The Most 2022 Apology of Them All

Well, boys and girls, if I may use such words, it’s been another bumper crop year of virtue-signaling high-profile “apologies”, but I think we have a winner.

Cue the legendary moviemaker Steven Spielberg, who has given us countless hours of rich entertainment on the big and small screens.

In the “Hollywood Reporter”, quoting a BBC interview, Spielberg is saying sorry…to sharks.

Seems that his 1975 classic, “Jaws” keeps him up at night—not out of fear of being eaten by a shark, but out of fear that “sharks are somehow mad at me”.

It would be hard not to laugh in their face if your child said something like this to you, but Spielberg is 76.

FFS.

In an otherwise fascinating discussion about making this and other movies, he thinks the film fanned the flames of shark fear and hatred.

If we hate them so much, how to explain “Shark Week”—although its creators are apologizing too. What, did the sharks start a blog or something?

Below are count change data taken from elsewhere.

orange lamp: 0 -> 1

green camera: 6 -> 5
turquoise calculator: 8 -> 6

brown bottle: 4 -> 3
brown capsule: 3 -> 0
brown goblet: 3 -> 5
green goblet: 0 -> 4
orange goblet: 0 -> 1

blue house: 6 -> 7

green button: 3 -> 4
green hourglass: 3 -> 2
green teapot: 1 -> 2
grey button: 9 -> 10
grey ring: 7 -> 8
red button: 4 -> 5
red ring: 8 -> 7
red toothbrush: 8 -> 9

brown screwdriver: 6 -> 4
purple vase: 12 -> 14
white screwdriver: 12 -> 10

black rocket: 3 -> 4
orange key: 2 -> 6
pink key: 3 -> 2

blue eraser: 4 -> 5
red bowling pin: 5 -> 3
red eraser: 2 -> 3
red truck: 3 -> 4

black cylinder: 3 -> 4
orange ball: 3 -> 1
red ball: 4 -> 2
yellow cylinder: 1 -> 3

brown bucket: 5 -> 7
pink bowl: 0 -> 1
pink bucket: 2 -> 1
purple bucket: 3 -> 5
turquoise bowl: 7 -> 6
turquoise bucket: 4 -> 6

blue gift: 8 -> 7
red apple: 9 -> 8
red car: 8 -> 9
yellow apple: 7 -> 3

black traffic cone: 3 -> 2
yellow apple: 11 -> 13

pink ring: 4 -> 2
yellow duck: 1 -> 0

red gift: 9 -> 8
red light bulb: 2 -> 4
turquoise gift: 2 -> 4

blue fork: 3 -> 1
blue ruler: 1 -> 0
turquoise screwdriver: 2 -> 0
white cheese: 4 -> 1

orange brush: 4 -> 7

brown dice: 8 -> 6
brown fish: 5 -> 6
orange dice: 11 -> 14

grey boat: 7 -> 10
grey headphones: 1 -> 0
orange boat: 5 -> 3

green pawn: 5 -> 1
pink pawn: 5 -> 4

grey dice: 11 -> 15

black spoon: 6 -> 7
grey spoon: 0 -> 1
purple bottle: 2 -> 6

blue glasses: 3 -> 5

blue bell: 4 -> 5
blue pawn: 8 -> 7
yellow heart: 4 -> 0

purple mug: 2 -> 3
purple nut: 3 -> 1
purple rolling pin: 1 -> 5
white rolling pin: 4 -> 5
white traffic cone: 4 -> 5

Apparently, starting around the time of the Peter Benchley book that spun-off the movie, shark hunting began to increase. But it turns out that other kinds of trophy and commercial fishing took off in the 1970s, too. “Jaws” probably contributed, but it’s egomaniacal to think it was the sole driver. People were over-fishing tuna, too. Where was the killer-tuna movie? An equally plausible explanation for more fishing was the diet and fitness craze that led to more fish in Americans’ everyday diet. You can look it up.

Since Steve cites Hitchcock as an inspiration, he might also remember that Hitchcock’s magic was employing, and then exaggerating, elements of basic, everyday anxiety. In other words, you make scary movies about what people already find scary. I’m pretty sure we knew sharks weren’t domesticated housepets prior to 1975.

I lived in New England during the immediate post-“Jaws” era. The book was a novel, which I read as a kid, the movie wasn’t exactly a “60 Minutes” segment, and we still went to the beach and went into the water every chance we got.

Of course, his “apology” follows the usual course of such things: nearly half a century and an entire personal fortune later, it’s easy and cost-free to say, “oops!”

If I could, I would love to ask the legendary director one question: if you suddenly spotted a shark in the ocean right near you or a loved one, would you try to swim away, or approach it to tell it how sorry you are?